Sadleir “expended a substantial amount of the fraudulent loan proceeds on utility bills, mortgage expenses, and his personal attorney, among other things,” he admitted in his plea agreement. Sandleir “did not use any of the fraudulent loan proceeds to pay employees of the Aviron companies.”
Following the discovery of the fraudulent loan applications, federal agents seized $308,058 of fraudulent loan proceeds from an Aviron account, and Sandleir returned $1,122,090 to the bank that funded the loans. As a result of the fraudulent PPP loan scheme, the SBA suffered losses of $282,566. In his plea agreement, Sandleir agreed to pay full restitution.
Sandleir will face a statutory maximum sentence of 50 years in federal prison when he pleads guilty.
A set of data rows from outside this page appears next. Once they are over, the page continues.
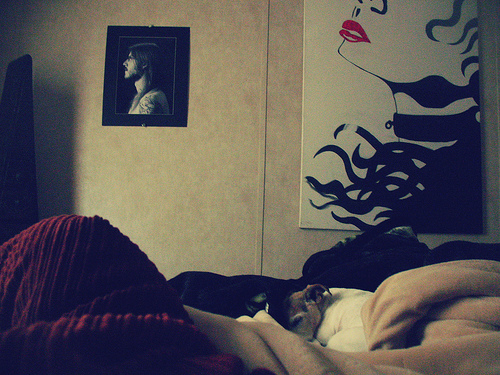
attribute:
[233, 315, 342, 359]
blanket — Tan 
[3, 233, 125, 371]
blanket — burgundy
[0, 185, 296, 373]
blanket — large , red 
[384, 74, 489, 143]
choker — black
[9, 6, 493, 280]
wall — beige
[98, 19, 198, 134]
picture — Large 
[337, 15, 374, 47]
lips — Red 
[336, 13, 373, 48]
lips — red 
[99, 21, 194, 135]
frame — black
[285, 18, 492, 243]
painting — black , white 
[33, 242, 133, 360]
blanket — red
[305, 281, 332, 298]
ear — brown 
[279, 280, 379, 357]
dog — sleeping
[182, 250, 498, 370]
blanket — beige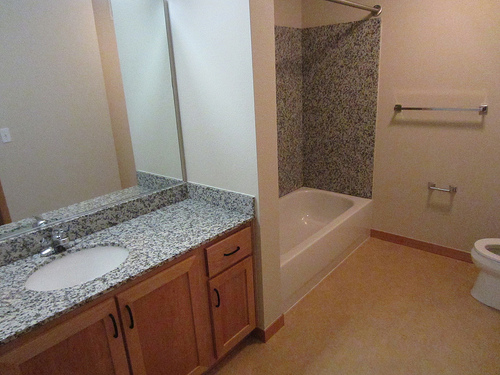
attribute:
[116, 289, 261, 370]
drawers — brown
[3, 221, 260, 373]
cabinets — wood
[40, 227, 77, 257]
tap — gray metal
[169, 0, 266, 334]
wall surface — white wall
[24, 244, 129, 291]
sink — white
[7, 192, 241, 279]
counter — black, white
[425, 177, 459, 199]
handle — small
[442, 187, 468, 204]
ground — toilet 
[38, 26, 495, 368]
bathroom — big clean  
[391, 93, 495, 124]
handle — pole 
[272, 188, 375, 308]
bathtub —  white 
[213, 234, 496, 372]
floor — brown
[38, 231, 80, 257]
tap — metallic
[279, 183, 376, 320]
basin —  shower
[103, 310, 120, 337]
handles — black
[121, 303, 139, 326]
handles — black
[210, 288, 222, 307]
handles — black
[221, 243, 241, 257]
handles — black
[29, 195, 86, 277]
faucet — silver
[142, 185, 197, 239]
surface — cemented ,  black , white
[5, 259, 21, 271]
handwash — white 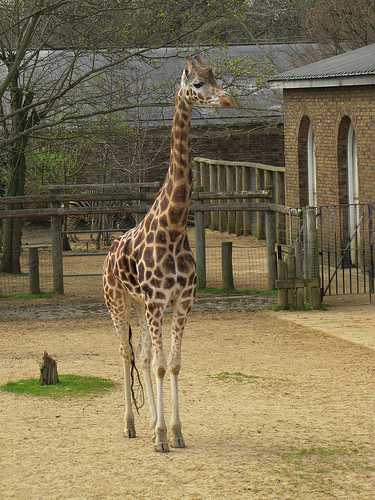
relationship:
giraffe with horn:
[102, 58, 237, 454] [184, 53, 194, 69]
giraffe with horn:
[102, 58, 237, 454] [191, 54, 205, 68]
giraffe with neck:
[102, 58, 237, 454] [143, 78, 194, 234]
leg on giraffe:
[166, 263, 200, 452] [102, 58, 237, 454]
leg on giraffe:
[137, 257, 172, 454] [102, 58, 237, 454]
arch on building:
[334, 109, 362, 272] [263, 46, 363, 273]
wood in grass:
[37, 349, 61, 385] [0, 372, 122, 404]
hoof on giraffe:
[168, 431, 189, 449] [102, 58, 237, 454]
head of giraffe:
[174, 53, 238, 113] [102, 58, 237, 454]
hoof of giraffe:
[150, 436, 171, 453] [102, 58, 237, 454]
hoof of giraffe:
[168, 434, 190, 451] [102, 58, 237, 454]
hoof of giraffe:
[120, 423, 139, 441] [102, 58, 237, 454]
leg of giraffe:
[143, 301, 169, 442] [102, 58, 237, 454]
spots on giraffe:
[133, 242, 173, 290] [102, 58, 237, 454]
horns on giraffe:
[183, 52, 204, 71] [102, 58, 237, 454]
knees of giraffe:
[152, 357, 185, 378] [102, 58, 237, 454]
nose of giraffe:
[219, 94, 233, 104] [102, 58, 237, 454]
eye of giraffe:
[188, 79, 207, 92] [102, 58, 237, 454]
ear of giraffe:
[178, 65, 191, 84] [102, 58, 237, 454]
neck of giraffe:
[144, 78, 198, 232] [102, 58, 237, 454]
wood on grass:
[33, 349, 64, 385] [0, 371, 123, 401]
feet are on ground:
[123, 411, 191, 452] [220, 385, 312, 451]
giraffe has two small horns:
[102, 58, 237, 454] [183, 55, 206, 69]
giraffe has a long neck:
[103, 58, 215, 448] [167, 100, 194, 192]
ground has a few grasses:
[238, 412, 350, 479] [15, 383, 99, 396]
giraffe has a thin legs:
[102, 58, 237, 454] [113, 310, 190, 449]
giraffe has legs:
[103, 58, 215, 448] [113, 310, 190, 449]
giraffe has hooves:
[102, 58, 237, 454] [148, 419, 188, 451]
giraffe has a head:
[103, 58, 215, 448] [169, 51, 231, 111]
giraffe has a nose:
[103, 58, 215, 448] [216, 90, 231, 97]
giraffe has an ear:
[103, 58, 215, 448] [179, 68, 191, 83]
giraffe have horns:
[103, 58, 215, 448] [187, 51, 204, 70]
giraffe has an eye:
[103, 58, 215, 448] [191, 76, 205, 90]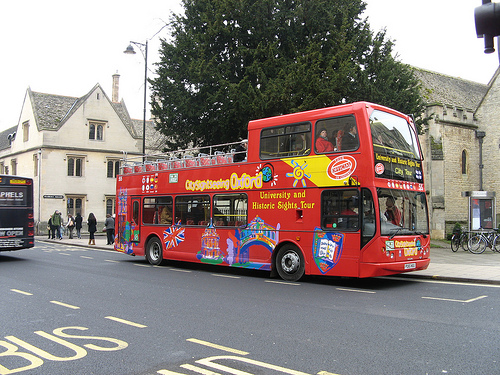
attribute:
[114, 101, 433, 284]
bus — double-decker, red, double decker, tall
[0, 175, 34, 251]
bus — black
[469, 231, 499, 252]
bicycle — park, parked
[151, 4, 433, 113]
tree — green, large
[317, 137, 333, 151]
jacket — red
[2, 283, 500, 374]
street — paved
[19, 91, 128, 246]
building — white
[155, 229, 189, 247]
flag — british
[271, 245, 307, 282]
wheel — black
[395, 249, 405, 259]
headlight — off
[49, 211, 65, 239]
person — walking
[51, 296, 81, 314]
line — white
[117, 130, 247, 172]
top — open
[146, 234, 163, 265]
tire — rubber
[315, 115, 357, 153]
pane — window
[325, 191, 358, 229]
window — tinted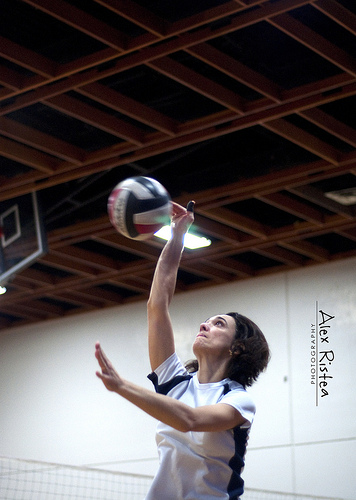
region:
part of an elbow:
[172, 407, 195, 425]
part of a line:
[259, 422, 289, 478]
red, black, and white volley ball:
[102, 176, 170, 240]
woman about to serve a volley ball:
[92, 199, 271, 498]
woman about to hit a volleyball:
[92, 198, 278, 499]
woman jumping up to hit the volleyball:
[93, 201, 268, 499]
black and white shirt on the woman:
[146, 351, 254, 499]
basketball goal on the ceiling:
[0, 190, 54, 281]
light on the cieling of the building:
[153, 228, 212, 252]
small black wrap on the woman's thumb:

Prosecutors have agreed to recommend that whatever sentence is imposed should run concurrent with a sentence to be imposed in a pending case in the Southern District of New York.
In that case, Sandleir is scheduled to be sentenced in the New York case on May 10 after he pleaded guilty in January to wire fraud for misappropriating more than $25 million that had been invested in Aviron.
The Los Angeles case was investigated by the FBI, the SBA’s Office of Inspector General, and the Federal Deposit Insurance Corporation’s Office of Inspector Genera. Assistant United States Attorney Gregory Bernstein of the Major Frauds Section is prosecuting this case.